La explicación tiene sentido, dado que miden cuestiones que siempre se tratan desde la abstracción. El mejor remedio que tenemos sin datos. La explicación viene a ser la siguiente, que acompaño con una gráfica del magnífico artículo de Gregory, Salomons y Zierahn:

[…] indicates that the elasticity of substitution between regional bundles of tradables is larger than the elasticity of substitution between tasks, making it more likely that the product demand effect is strong enough to overcompensate the substitution effects. The reason is that our σ reflects to what extent consumers switch to cheaper regional goods bundles as a result of falling capital costs, leading to higher product demand and, hence, higher production and employment in routine-intense regions.

robots
: Predicted European labor demand change (upper bound), 1999-2010 (Fuente: http://ftp.zew.de/pub/zew-docs/dp/dp16053.pdf)

Por una parte, es verdad que las tareas rutinarias, sí que vienen a hacerse ahora con robots. Las empresas, producen ahora de una manera más económica, y esta reducción del coste de capital en las empresas, hace que los precios también puedan abaratarse, y los mercados ahora se hacen más grandes. Es decir, hay una mayor demanda de productos y servicios. Y esto hace que haya que producir más, incluso en los países donde esas tareas rutinarias se hacen ahora con robots. Es decir, que sí que es verdad que los robots hacen ahora nuevas tareas (las rutinarias), pero en agregado, se crea más empleo, de otro tipo, claro.

Este efecto será mayor, cuanta mayor intensidad de trabajo rutinario haya. Los autores lo miden con el Routine Task Intensity (RTI), que presentan en el siguiente gráfico (también muy interesante hacer análisis por países por ello, incluyendo el nuestro, claro):

rti
Spatial distribution of Routine Task Intensity (RTI) across European regions, 2010 (Fuente: http://ftp.zew.de/pub/zew-docs/dp/dp16053.pdf)

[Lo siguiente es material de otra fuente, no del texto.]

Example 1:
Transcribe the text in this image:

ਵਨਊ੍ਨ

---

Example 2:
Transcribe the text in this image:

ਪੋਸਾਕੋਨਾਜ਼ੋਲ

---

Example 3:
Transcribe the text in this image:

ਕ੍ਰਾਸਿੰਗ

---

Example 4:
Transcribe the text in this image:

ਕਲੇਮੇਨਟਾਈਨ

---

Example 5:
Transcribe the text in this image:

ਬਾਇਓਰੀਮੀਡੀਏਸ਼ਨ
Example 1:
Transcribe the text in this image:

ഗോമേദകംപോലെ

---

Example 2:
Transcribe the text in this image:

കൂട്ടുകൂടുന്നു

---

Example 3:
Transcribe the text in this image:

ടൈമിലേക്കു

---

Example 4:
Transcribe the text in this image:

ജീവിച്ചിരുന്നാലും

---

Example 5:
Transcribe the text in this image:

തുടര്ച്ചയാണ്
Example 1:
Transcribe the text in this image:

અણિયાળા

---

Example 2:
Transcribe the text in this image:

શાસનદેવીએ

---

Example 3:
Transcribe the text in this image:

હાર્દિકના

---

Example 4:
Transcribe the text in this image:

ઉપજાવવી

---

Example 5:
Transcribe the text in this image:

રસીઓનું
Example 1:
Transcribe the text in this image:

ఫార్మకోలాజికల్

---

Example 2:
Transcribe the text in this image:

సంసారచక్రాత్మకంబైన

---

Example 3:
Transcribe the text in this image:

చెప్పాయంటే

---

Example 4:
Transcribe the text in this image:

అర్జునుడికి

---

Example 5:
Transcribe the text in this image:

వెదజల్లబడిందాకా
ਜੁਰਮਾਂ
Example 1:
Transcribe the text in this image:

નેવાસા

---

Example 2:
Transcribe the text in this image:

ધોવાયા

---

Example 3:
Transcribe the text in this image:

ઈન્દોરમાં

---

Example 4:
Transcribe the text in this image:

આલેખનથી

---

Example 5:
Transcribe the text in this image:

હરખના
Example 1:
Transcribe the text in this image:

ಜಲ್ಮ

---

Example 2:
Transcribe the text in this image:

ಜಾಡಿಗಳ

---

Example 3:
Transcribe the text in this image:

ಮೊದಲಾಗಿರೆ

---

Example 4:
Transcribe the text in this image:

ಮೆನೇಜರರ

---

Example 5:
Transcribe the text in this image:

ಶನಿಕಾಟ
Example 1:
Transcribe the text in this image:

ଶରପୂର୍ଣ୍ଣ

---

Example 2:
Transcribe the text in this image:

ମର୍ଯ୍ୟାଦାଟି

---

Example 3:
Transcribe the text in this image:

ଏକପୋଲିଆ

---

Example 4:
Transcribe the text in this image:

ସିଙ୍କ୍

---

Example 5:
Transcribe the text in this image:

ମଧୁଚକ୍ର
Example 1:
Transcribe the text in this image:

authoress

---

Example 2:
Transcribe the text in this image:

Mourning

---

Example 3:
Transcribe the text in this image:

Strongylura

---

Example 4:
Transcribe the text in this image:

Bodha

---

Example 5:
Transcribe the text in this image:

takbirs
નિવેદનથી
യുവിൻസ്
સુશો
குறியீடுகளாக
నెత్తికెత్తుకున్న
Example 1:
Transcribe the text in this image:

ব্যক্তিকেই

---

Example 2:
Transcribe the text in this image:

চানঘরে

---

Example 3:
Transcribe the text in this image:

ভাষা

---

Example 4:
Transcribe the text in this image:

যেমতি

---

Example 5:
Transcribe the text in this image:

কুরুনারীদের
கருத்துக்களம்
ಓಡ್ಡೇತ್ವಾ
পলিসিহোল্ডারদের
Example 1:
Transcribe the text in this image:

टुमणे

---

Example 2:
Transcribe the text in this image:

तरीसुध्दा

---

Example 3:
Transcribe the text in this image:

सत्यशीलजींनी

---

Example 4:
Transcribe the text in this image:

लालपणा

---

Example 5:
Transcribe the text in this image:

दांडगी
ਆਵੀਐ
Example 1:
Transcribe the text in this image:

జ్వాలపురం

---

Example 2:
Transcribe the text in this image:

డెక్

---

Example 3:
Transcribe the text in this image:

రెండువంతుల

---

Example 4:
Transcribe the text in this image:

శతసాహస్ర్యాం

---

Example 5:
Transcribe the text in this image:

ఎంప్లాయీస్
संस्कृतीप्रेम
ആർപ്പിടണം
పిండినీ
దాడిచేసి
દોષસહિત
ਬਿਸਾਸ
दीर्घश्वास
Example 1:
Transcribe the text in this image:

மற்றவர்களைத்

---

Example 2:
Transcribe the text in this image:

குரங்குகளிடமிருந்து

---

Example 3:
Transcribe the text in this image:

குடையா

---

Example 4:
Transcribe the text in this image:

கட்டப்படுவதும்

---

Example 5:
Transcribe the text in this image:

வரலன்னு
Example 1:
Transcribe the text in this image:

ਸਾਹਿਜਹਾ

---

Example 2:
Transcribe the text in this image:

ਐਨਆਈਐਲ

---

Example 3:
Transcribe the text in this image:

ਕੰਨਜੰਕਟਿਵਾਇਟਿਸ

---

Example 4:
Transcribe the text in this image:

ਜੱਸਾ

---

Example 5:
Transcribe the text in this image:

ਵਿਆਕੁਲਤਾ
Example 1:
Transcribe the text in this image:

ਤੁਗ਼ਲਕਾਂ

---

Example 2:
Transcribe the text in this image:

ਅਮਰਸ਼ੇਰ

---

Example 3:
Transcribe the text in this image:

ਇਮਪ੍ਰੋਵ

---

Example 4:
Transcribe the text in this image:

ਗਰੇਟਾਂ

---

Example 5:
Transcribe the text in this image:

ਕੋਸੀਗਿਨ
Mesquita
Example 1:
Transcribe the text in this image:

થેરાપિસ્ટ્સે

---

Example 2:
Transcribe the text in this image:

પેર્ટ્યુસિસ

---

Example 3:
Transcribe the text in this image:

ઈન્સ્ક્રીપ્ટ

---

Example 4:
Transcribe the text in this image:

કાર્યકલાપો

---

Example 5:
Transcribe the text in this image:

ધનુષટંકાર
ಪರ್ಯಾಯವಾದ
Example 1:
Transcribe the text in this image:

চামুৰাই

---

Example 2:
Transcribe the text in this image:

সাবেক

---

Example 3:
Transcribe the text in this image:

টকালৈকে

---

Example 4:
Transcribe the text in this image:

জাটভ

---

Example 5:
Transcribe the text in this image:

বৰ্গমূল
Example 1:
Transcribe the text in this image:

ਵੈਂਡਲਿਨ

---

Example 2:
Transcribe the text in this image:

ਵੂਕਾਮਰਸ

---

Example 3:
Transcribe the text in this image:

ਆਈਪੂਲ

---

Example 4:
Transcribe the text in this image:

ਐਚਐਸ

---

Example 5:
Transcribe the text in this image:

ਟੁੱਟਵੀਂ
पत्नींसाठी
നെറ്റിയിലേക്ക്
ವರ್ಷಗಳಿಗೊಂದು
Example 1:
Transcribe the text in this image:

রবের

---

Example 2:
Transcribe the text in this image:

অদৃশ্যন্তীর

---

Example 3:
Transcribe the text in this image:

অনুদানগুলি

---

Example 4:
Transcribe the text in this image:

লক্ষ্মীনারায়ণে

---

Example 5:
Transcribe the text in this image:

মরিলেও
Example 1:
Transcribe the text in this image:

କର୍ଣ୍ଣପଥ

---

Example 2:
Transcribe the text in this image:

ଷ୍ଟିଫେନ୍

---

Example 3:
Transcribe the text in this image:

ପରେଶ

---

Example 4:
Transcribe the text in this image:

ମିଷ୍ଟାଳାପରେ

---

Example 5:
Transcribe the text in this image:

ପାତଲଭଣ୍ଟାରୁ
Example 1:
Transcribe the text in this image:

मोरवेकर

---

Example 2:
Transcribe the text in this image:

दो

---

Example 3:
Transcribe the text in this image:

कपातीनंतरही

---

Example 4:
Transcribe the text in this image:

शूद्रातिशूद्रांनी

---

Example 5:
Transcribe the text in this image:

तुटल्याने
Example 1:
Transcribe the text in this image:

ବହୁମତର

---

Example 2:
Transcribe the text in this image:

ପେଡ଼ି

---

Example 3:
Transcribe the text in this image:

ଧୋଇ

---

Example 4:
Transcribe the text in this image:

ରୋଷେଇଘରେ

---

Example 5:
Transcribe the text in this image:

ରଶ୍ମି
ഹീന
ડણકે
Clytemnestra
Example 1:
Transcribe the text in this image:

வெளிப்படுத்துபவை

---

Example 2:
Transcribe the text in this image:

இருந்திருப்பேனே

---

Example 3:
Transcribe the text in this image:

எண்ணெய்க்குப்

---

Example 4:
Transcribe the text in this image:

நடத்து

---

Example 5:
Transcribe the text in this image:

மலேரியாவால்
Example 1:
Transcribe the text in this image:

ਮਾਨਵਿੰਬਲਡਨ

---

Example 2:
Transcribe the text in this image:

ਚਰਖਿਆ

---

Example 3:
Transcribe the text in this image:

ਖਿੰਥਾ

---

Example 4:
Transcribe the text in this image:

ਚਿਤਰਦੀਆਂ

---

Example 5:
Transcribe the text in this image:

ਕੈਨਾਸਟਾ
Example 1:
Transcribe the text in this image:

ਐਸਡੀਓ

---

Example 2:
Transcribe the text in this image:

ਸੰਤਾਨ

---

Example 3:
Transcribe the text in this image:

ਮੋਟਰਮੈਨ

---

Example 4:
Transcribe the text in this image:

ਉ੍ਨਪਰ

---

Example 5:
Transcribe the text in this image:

Por lo tanto, el problema no es tal en agregado. Se crea empleo, eso dicen la evidencia aquí presentada. Pero, crea un tipo de trabajo diferente para muchos puestos de trabajo. El asunto es que el debate está mal planteado; tendríamos que estar hablando de un problema de habilidades. Es decir, que no estamos siendo capaces de sustituir más rápido esos trabajos, porque no tenemos personas formadas en ello. La robótica, la Inteligencia Artificial, Automatización Industrial, Industria 4.0, etc., son campos donde se necesitan personas que saquen valor de estas tecnologías digitales que aumentan el empleo agregado.

Por todo ello, yo creo que tendríamos que estar hablando más de esto. La formación en ciencia, tecnología e ingeniería que tanto necesitamos. Y que permitirá aumentar el empleo de nuestras sociedades. Y si encima lo hacemos formando perfiles con creatividad, innovación, flexibilidad y habilidades sociales, mejor. El mundo se interconecta. Las máquinas, los robots, no nos van a vencer. Perdamos el miedo. Al contrario, nos pueden ayudar. Crean empleo. Pero necesitamos formarnos para que los resultados aquí expuestos sean tal. Necesitamos integrarlos en la normalidad de nuestro día a día.